### [Exercise requirements]
Your answer should consist only of the lines from the line containing "BAPI함수그룹은 스크린 사용이 안 됨." through the last line below, each repeated exactly.

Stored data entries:
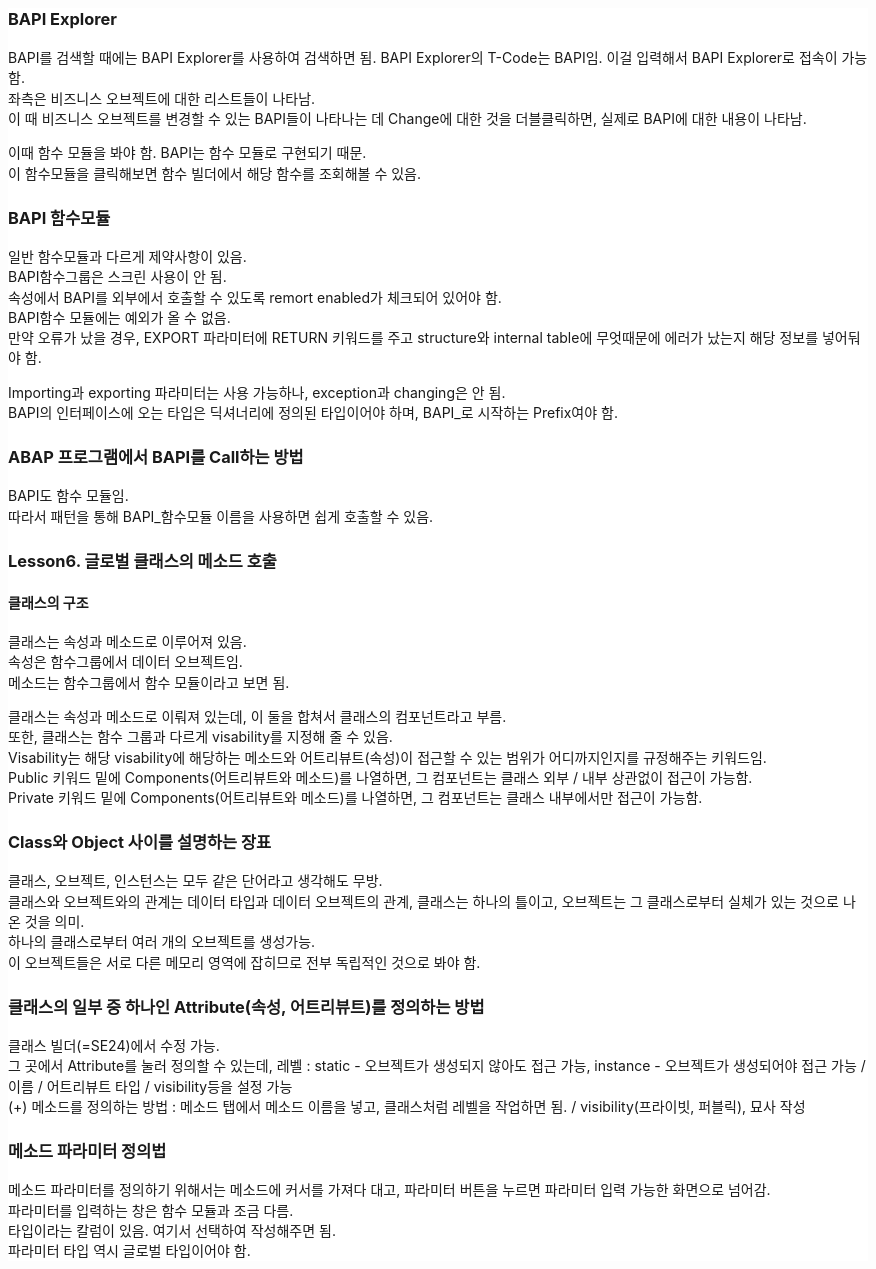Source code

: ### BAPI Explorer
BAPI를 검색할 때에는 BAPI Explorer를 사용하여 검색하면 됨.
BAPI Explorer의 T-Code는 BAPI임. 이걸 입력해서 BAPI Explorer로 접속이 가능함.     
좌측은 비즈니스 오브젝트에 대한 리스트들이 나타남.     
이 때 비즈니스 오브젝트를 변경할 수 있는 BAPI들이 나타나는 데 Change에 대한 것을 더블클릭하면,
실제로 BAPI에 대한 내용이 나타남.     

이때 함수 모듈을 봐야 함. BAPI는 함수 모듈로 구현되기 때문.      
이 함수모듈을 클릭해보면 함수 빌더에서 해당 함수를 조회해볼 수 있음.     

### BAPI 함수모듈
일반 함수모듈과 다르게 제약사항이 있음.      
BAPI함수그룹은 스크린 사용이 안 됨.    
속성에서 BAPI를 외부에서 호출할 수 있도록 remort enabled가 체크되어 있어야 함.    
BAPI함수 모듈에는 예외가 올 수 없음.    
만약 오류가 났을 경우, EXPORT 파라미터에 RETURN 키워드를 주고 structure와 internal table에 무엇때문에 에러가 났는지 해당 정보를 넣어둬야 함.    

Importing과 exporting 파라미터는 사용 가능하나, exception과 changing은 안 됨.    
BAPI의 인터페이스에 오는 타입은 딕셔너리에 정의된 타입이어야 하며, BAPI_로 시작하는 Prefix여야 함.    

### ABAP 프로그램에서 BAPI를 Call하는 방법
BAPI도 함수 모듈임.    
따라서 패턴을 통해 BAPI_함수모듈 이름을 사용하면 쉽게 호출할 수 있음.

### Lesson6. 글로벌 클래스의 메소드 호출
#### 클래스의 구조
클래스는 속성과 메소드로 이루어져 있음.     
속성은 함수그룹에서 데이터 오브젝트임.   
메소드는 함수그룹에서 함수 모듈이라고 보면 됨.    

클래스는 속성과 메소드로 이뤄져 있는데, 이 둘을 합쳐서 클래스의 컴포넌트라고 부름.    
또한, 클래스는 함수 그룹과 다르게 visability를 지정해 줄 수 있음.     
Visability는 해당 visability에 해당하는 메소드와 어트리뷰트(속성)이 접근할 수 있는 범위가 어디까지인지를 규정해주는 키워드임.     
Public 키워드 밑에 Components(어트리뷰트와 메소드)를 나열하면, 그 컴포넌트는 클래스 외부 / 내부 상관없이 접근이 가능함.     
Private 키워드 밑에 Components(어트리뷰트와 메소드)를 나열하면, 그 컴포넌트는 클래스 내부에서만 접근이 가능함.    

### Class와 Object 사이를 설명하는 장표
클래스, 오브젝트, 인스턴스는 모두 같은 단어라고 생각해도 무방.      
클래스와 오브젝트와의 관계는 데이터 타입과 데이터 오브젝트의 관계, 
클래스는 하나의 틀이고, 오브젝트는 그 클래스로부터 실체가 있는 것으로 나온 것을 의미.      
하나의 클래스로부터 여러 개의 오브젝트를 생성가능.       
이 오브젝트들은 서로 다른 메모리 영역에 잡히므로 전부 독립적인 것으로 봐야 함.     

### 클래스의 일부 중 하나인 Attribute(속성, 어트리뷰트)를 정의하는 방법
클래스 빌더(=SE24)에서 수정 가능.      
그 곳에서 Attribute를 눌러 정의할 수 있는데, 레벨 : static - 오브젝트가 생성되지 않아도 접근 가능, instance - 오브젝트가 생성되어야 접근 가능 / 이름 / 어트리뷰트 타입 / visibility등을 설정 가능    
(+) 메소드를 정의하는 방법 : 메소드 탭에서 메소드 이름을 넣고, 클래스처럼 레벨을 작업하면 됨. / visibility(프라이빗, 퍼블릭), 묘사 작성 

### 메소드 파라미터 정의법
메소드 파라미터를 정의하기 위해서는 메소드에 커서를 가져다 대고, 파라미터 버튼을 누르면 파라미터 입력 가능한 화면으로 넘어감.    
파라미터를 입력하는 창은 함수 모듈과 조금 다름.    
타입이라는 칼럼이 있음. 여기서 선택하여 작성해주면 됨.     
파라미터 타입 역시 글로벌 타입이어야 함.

### [Exercise answer]
BAPI함수그룹은 스크린 사용이 안 됨.    
속성에서 BAPI를 외부에서 호출할 수 있도록 remort enabled가 체크되어 있어야 함.    
BAPI함수 모듈에는 예외가 올 수 없음.    
만약 오류가 났을 경우, EXPORT 파라미터에 RETURN 키워드를 주고 structure와 internal table에 무엇때문에 에러가 났는지 해당 정보를 넣어둬야 함.    

Importing과 exporting 파라미터는 사용 가능하나, exception과 changing은 안 됨.    
BAPI의 인터페이스에 오는 타입은 딕셔너리에 정의된 타입이어야 하며, BAPI_로 시작하는 Prefix여야 함.    

### ABAP 프로그램에서 BAPI를 Call하는 방법
BAPI도 함수 모듈임.    
따라서 패턴을 통해 BAPI_함수모듈 이름을 사용하면 쉽게 호출할 수 있음.

### Lesson6. 글로벌 클래스의 메소드 호출
#### 클래스의 구조
클래스는 속성과 메소드로 이루어져 있음.     
속성은 함수그룹에서 데이터 오브젝트임.   
메소드는 함수그룹에서 함수 모듈이라고 보면 됨.    

클래스는 속성과 메소드로 이뤄져 있는데, 이 둘을 합쳐서 클래스의 컴포넌트라고 부름.    
또한, 클래스는 함수 그룹과 다르게 visability를 지정해 줄 수 있음.     
Visability는 해당 visability에 해당하는 메소드와 어트리뷰트(속성)이 접근할 수 있는 범위가 어디까지인지를 규정해주는 키워드임.     
Public 키워드 밑에 Components(어트리뷰트와 메소드)를 나열하면, 그 컴포넌트는 클래스 외부 / 내부 상관없이 접근이 가능함.     
Private 키워드 밑에 Components(어트리뷰트와 메소드)를 나열하면, 그 컴포넌트는 클래스 내부에서만 접근이 가능함.    

### Class와 Object 사이를 설명하는 장표
클래스, 오브젝트, 인스턴스는 모두 같은 단어라고 생각해도 무방.      
클래스와 오브젝트와의 관계는 데이터 타입과 데이터 오브젝트의 관계, 
클래스는 하나의 틀이고, 오브젝트는 그 클래스로부터 실체가 있는 것으로 나온 것을 의미.      
하나의 클래스로부터 여러 개의 오브젝트를 생성가능.       
이 오브젝트들은 서로 다른 메모리 영역에 잡히므로 전부 독립적인 것으로 봐야 함.     

### 클래스의 일부 중 하나인 Attribute(속성, 어트리뷰트)를 정의하는 방법
클래스 빌더(=SE24)에서 수정 가능.      
그 곳에서 Attribute를 눌러 정의할 수 있는데, 레벨 : static - 오브젝트가 생성되지 않아도 접근 가능, instance - 오브젝트가 생성되어야 접근 가능 / 이름 / 어트리뷰트 타입 / visibility등을 설정 가능    
(+) 메소드를 정의하는 방법 : 메소드 탭에서 메소드 이름을 넣고, 클래스처럼 레벨을 작업하면 됨. / visibility(프라이빗, 퍼블릭), 묘사 작성 

### 메소드 파라미터 정의법
메소드 파라미터를 정의하기 위해서는 메소드에 커서를 가져다 대고, 파라미터 버튼을 누르면 파라미터 입력 가능한 화면으로 넘어감.    
파라미터를 입력하는 창은 함수 모듈과 조금 다름.    
타입이라는 칼럼이 있음. 여기서 선택하여 작성해주면 됨.     
파라미터 타입 역시 글로벌 타입이어야 함.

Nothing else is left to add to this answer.